## Provided material
--------------------------------------------------

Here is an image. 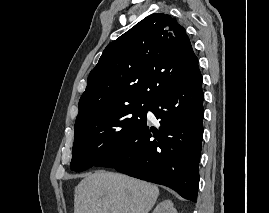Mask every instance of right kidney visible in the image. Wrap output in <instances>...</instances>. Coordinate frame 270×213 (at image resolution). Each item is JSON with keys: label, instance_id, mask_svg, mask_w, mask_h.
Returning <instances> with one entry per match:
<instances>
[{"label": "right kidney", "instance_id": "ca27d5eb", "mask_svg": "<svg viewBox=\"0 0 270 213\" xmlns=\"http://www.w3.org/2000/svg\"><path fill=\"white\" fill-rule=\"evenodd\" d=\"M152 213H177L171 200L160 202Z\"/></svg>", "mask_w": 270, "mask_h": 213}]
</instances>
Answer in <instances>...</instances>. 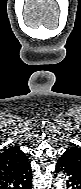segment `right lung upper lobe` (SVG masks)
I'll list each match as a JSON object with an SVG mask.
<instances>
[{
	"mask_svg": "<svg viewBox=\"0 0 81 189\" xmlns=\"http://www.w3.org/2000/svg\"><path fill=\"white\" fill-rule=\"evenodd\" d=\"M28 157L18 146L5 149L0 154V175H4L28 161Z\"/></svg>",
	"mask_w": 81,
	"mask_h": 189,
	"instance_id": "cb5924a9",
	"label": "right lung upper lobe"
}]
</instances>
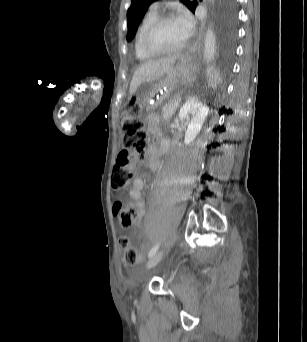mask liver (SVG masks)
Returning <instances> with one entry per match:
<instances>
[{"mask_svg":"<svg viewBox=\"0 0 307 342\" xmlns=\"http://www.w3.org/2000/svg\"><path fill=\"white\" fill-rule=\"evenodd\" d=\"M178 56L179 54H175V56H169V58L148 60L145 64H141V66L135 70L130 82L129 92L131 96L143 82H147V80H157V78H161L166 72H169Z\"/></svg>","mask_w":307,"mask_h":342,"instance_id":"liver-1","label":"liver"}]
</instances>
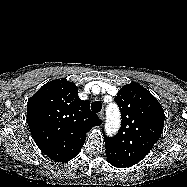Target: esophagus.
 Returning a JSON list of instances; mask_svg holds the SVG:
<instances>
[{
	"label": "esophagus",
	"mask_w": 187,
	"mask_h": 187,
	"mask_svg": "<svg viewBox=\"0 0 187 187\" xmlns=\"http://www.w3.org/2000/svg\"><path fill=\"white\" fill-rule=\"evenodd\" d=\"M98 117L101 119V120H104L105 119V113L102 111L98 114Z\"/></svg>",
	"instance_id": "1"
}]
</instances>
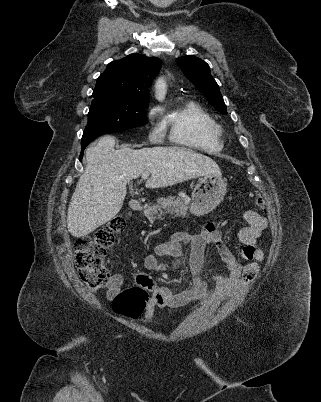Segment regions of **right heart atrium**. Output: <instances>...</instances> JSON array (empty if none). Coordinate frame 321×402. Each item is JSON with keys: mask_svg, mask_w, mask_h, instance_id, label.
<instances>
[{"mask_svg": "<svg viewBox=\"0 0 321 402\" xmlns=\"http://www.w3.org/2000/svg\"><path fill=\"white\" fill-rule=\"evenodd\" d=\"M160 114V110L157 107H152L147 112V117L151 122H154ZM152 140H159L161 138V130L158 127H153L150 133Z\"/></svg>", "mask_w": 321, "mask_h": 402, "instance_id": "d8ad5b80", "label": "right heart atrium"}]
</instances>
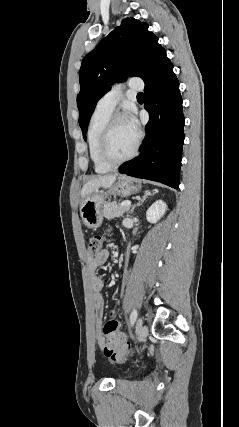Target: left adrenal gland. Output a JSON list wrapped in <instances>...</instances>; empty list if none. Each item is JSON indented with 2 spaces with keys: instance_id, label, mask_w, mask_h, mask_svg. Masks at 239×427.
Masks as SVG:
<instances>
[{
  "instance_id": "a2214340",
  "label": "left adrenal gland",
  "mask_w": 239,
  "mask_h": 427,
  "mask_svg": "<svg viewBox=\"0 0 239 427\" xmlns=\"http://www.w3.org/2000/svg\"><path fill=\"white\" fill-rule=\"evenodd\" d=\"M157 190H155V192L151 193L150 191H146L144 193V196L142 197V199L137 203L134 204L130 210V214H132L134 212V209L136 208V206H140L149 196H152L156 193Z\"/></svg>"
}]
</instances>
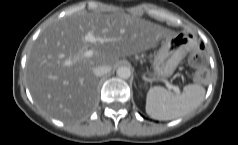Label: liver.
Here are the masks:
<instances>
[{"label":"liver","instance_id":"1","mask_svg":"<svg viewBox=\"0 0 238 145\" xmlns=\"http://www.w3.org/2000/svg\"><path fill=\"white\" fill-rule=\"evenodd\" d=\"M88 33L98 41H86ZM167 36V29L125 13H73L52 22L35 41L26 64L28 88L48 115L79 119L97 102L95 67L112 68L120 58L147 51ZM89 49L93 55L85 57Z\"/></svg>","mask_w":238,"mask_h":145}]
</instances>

--------------------------------------------------

## Stated task
Output the records from the line with "Target: left adrenal" through the end of the records as a Markdown table with the columns Row and Line, one numbered row per line, skipping blank lines. Leave the pictures out.

## Output for this exercise
| Row | Line |
|---|---|
| 1 | Target: left adrenal gland. Output a JSON list wrapped in <instances>...</instances>; empty list if none. Each item is JSON indented with 2 spaces with keys: instance_id, label, mask_w, mask_h, mask_svg. Masks at 239×427. |
| 2 | Masks as SVG: |
| 3 | <instances> |
| 4 | [{ |
| 5 |   "instance_id": "a2214340", |
| 6 |   "label": "left adrenal gland", |
| 7 |   "mask_w": 239, |
| 8 |   "mask_h": 427, |
| 9 |   "mask_svg": "<svg viewBox=\"0 0 239 427\" xmlns=\"http://www.w3.org/2000/svg\"><path fill=\"white\" fill-rule=\"evenodd\" d=\"M157 190H155V192L151 193L150 191H146L144 193V196L142 197V199L137 203L134 204L130 210V214H132L134 212V209L136 208V206H140L149 196H152L156 193Z\"/></svg>" |
| 10 | }] |
| 11 | </instances> |
| 12 | Label: liver. |
| 13 | Here are the masks: |
| 14 | <instances> |
| 15 | [{"label":"liver","instance_id":"1","mask_svg":"<svg viewBox=\"0 0 238 145\" xmlns=\"http://www.w3.org/2000/svg\"><path fill=\"white\" fill-rule=\"evenodd\" d=\"M88 33L98 41H86ZM167 36V29L125 13H73L52 22L35 41L26 64L28 88L48 115L79 119L97 102L95 67L112 68L120 58L147 51ZM89 49L93 55L85 57Z\"/></svg>","mask_w":238,"mask_h":145}] |
| 16 | </instances> |